Search code examples
windowsdelphidelphi-xe7

Is Writeln capable of supporting Unicode?


Consider this program:

{$APPTYPE CONSOLE}

begin
  Writeln('АБВГДЕЖЅZЗИІКЛМНОПҀРСТȢѸФХѾЦЧШЩЪЫЬѢѤЮѦѪѨѬѠѺѮѰѲѴ');
end.

The output on my console which uses the Consolas font is:

????????Z??????????????????????????????????????

The Windows console is quite capable of supporting Unicode as evidenced by this program:

{$APPTYPE CONSOLE}

uses
  Winapi.Windows;

const
  Text = 'АБВГДЕЖЅZЗИІКЛМНОПҀРСТȢѸФХѾЦЧШЩЪЫЬѢѤЮѦѪѨѬѠѺѮѰѲѴ';

var
  NumWritten: DWORD;

begin
  WriteConsole(GetStdHandle(STD_OUTPUT_HANDLE), PChar(Text), Length(Text), NumWritten, nil);
end.

for which the output is:

АБВГДЕЖЅZЗИІКЛМНОПҀРСТȢѸФХѾЦЧШЩЪЫЬѢѤЮѦѪѨѬѠѺѮѰѲѴ

Can Writeln be persuaded to respect Unicode, or is it inherently crippled?


Solution

  • Just set the console output codepage through the SetConsoleOutputCP() routine with codepage cp_UTF8.

    program Project1;
    
    {$APPTYPE CONSOLE}
    
    uses
      System.SysUtils,Windows;
    Const
      Text =  'АБВГДЕЖЅZЗИІКЛМНОПҀРСТȢѸФХѾЦЧШЩЪЫЬѢѤЮѦѪѨѬѠѺѮѰѲѴ';
    VAR
      NumWritten: DWORD;
    begin
      ReadLn;  // Make sure Consolas font is selected
      try
        WriteConsole(GetStdHandle(STD_OUTPUT_HANDLE), PChar(Text), Length(Text), NumWritten, nil);    
        SetConsoleOutputCP(CP_UTF8);
        WriteLn;
        WriteLn('АБВГДЕЖЅZЗИІКЛМНОПҀРСТȢѸФХѾЦЧШЩЪЫЬѢѤЮѦѪѨѬѠѺѮѰѲѴ');
      except
        on E: Exception do
          Writeln(E.ClassName, ': ', E.Message);
      end;
      ReadLn;
    end.
    

    Outputs:

    АБВГДЕЖЅZЗИІКЛМНОПҀРСТȢѸФХѾЦЧШЩЪЫЬѢѤЮѦѪѨѬѠѺѮѰѲѴ
    АБВГДЕЖЅZЗИІКЛМНОПҀРСТȢѸФХѾЦЧШЩЪЫЬѢѤЮѦѪѨѬѠѺѮѰѲѴ
    

    WriteLn() translates Unicode UTF16 strings to the selected output codepage (cp_UTF8) internally.


    Update:

    The above works in Delphi-XE2 and above.

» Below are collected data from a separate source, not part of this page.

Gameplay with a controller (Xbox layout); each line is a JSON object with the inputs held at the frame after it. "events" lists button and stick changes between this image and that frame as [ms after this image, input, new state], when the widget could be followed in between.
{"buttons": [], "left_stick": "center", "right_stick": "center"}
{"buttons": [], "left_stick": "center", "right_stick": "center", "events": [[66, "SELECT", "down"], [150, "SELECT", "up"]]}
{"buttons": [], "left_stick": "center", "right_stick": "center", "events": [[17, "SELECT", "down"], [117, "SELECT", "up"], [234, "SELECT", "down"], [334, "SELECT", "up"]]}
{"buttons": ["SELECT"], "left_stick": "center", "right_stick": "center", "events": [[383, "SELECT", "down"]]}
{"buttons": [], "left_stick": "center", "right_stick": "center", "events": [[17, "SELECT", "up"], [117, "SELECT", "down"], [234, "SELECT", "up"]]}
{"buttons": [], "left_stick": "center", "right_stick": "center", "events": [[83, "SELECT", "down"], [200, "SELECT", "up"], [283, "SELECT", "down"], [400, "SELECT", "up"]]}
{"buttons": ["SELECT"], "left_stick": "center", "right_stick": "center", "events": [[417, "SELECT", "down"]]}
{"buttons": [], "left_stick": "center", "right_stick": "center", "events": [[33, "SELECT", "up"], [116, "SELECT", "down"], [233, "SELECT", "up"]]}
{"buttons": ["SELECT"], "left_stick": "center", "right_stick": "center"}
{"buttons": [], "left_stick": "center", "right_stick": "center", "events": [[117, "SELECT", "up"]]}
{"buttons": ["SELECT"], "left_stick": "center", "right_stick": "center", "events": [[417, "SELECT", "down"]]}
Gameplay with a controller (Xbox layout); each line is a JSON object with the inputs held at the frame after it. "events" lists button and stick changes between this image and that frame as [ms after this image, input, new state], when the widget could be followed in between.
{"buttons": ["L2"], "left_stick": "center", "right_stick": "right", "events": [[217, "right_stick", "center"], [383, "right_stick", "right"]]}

In Delphi-XE you need an explicit conversion to UTF-8 to make it work properly.

    WriteLn(UTF8String('АБВГДЕЖЅZЗИІКЛМНОПҀРСТȢѸФХѾЦЧШЩЪЫЬѢѤЮѦѪѨѬѠѺѮѰѲѴ'));
    

    Addendum:

    If an output to the console is done in another codepage before calling SetConsoleOutputCP(cp_UTF8), the OS will not correctly output text in utf-8. This can be fixed by closing/reopening the stdout handler.

    Another option is to declare a new text output handler for utf-8.

    var
      toutUTF8: TextFile;
    ...
    SetConsoleOutputCP(CP_UTF8);
    AssignFile(toutUTF8,'',cp_UTF8);  // Works in XE2 and above
    Rewrite(toutUTF8);
    WriteLn(toutUTF8,'АБВГДЕЖЅZЗИІКЛМНОПҀРСТȢѸФХѾЦЧШЩЪЫЬѢѤЮѦѪѨѬѠѺѮѰѲѴ');